▶ [What the task requires]: From the entries below, transcribe exactly the lines between the line holding "(527, 196) = (413, 267): beige" and the line holding "(716, 359) = (724, 410): vacuum", inclusive; skip all other lines.
========
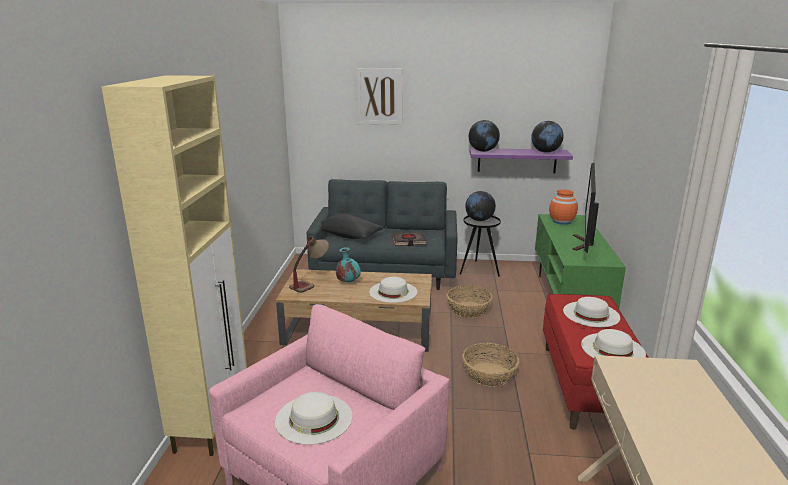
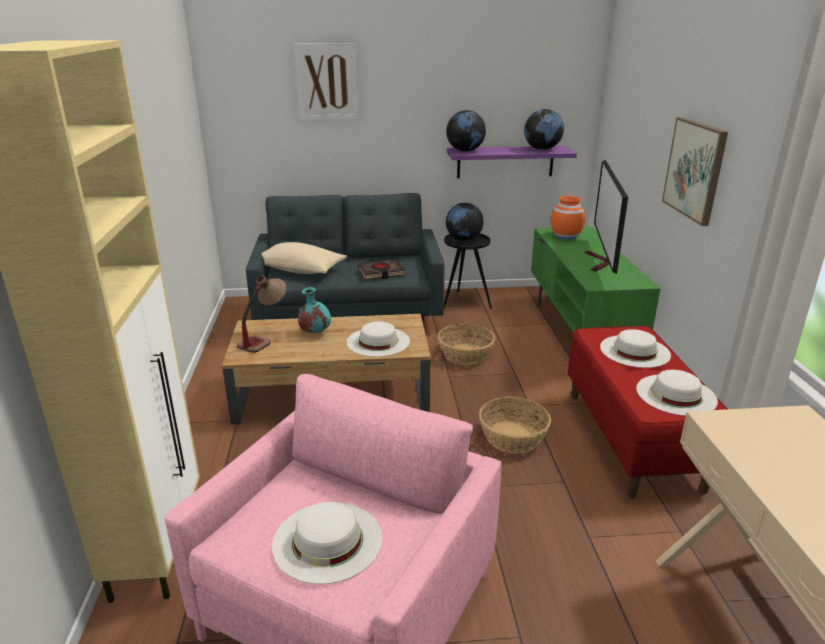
camera: 10 degrees left, 5 degrees up
(348, 236) = (299, 270): black pillow -> beige pillow
(649, 173) = (695, 169): none -> picture

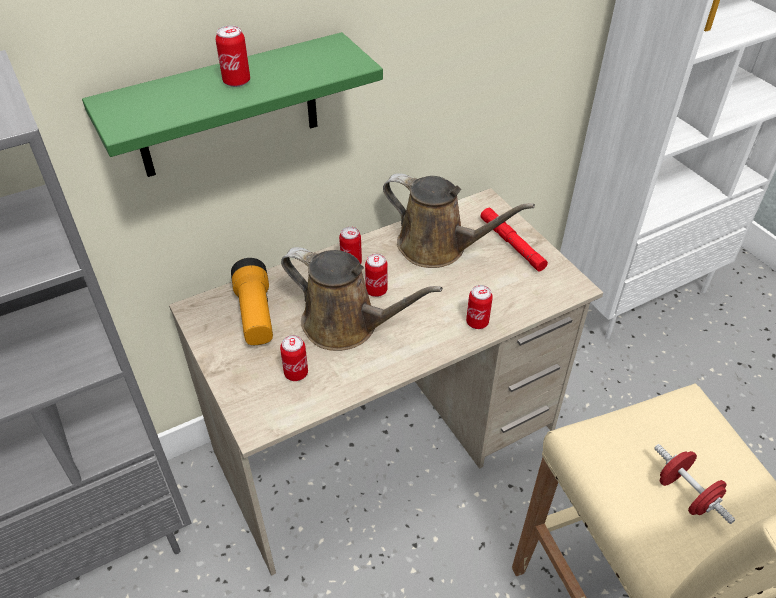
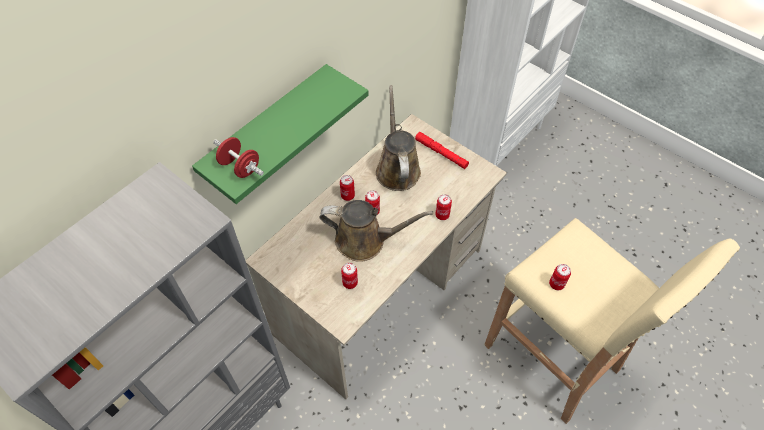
camera: 20 degrees left, 10 degrees up
(236, 81) = (284, 125): can -> can (556, 284)
(255, 314) = (304, 250): flashlight -> none
(438, 247) = (397, 168): brown watering can -> brown watering can turned 105 degrees counterclockwise
(685, 494) = (591, 287): red dumbbell -> red dumbbell (240, 167)

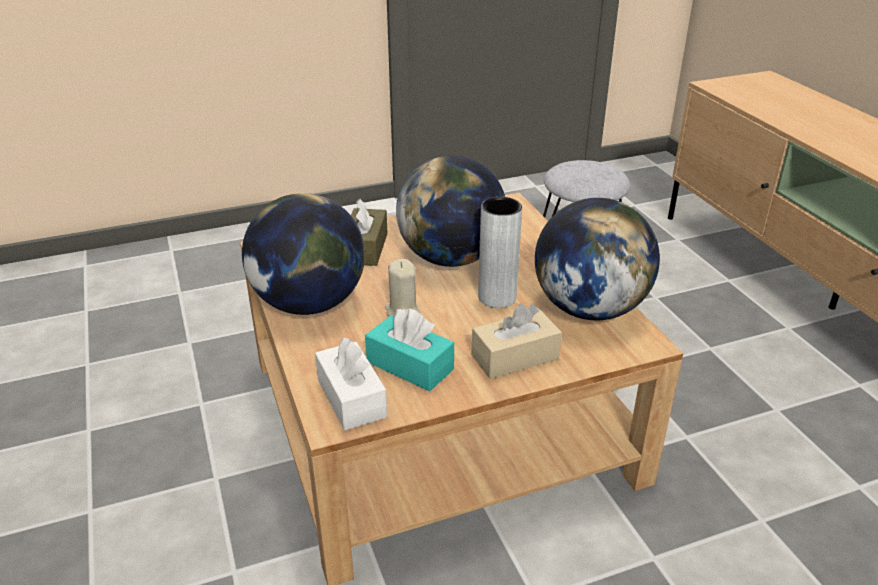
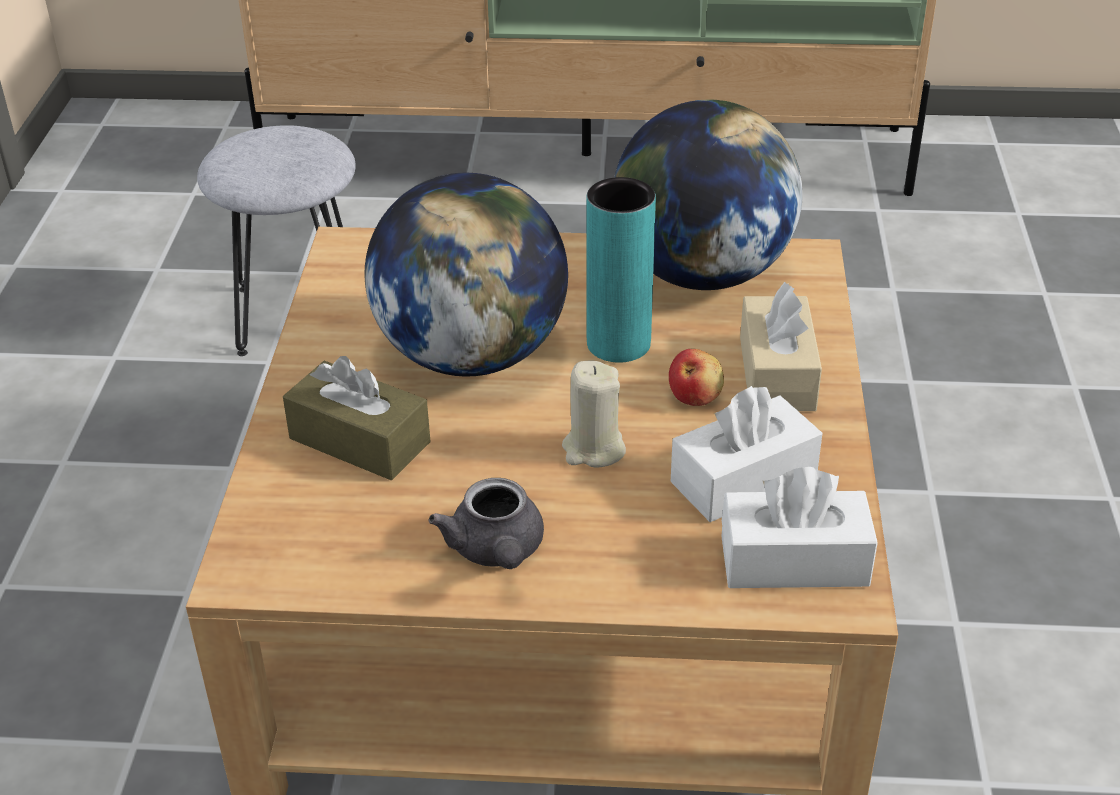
camera: 65 degrees left, 5 degrees up
(309, 304) = (496, 552): globe -> grey teapot
(410, 365) = (743, 479): turquoise tissue box -> white tissue box
(471, 333) = (695, 395): none -> apple
(497, 297) = (618, 344): grey vase -> turquoise vase

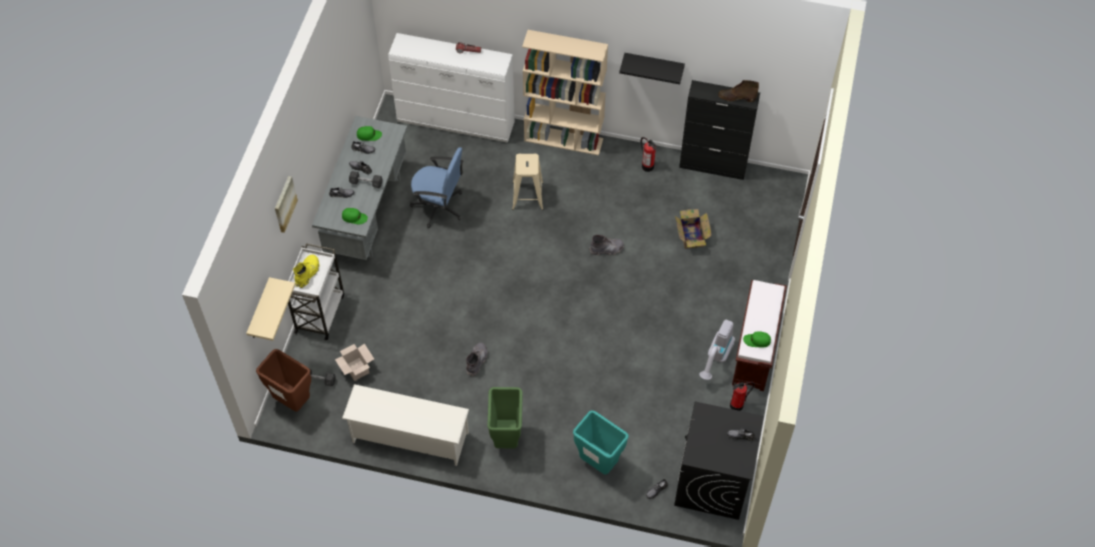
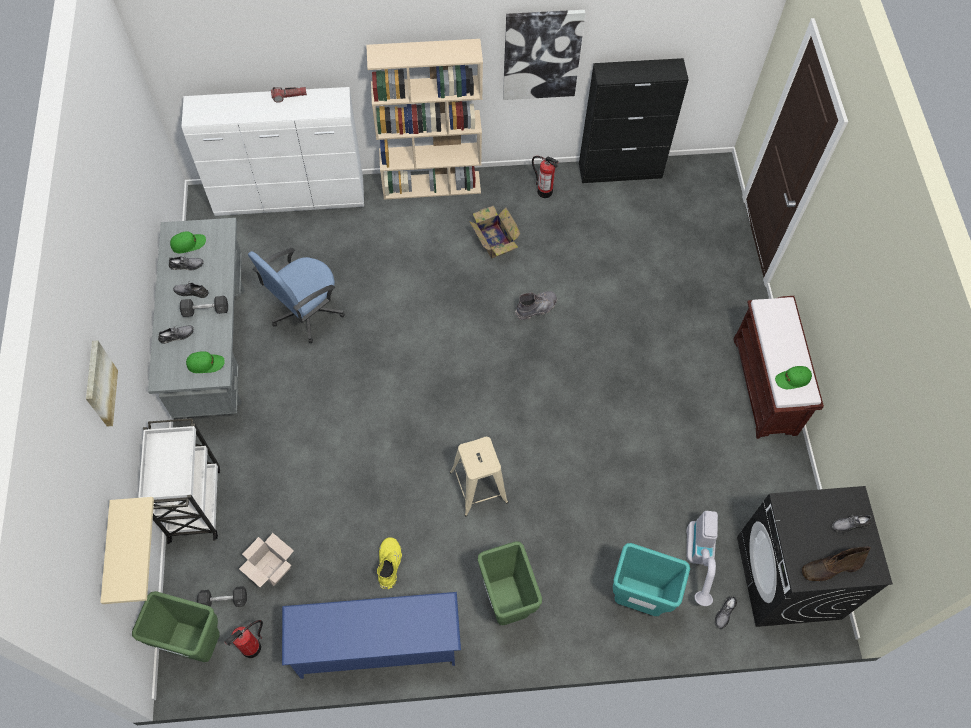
camera: 20 degrees left, 5 degrees up
(292, 401) = (195, 644): brown trash can -> green trash can
(307, 273) = (164, 464): yellow boot -> yellow boot (389, 564)
(409, 437) = (376, 645): white shoe rack -> blue shoe rack
(439, 207) = (306, 312): blue office chair -> blue office chair turned 135 degrees clockwise
(476, 361) = (428, 506): grey boot -> none
(527, 196) = (413, 267): beige stool -> beige stool (478, 487)
(654, 65) = (541, 54): black shelf -> picture
(691, 235) = (630, 261): cardboard box -> cardboard box (494, 239)
(716, 359) = (724, 410): vacuum cleaner -> vacuum cleaner (699, 560)
(736, 97) = (657, 71): brown boot -> brown boot (830, 568)
(736, 405) = (774, 464): fire extinguisher -> fire extinguisher (251, 648)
========
▶ [Result of this exercise]:
(527, 196) = (413, 267): beige stool -> beige stool (478, 487)
(654, 65) = (541, 54): black shelf -> picture
(691, 235) = (630, 261): cardboard box -> cardboard box (494, 239)
(716, 359) = (724, 410): vacuum cleaner -> vacuum cleaner (699, 560)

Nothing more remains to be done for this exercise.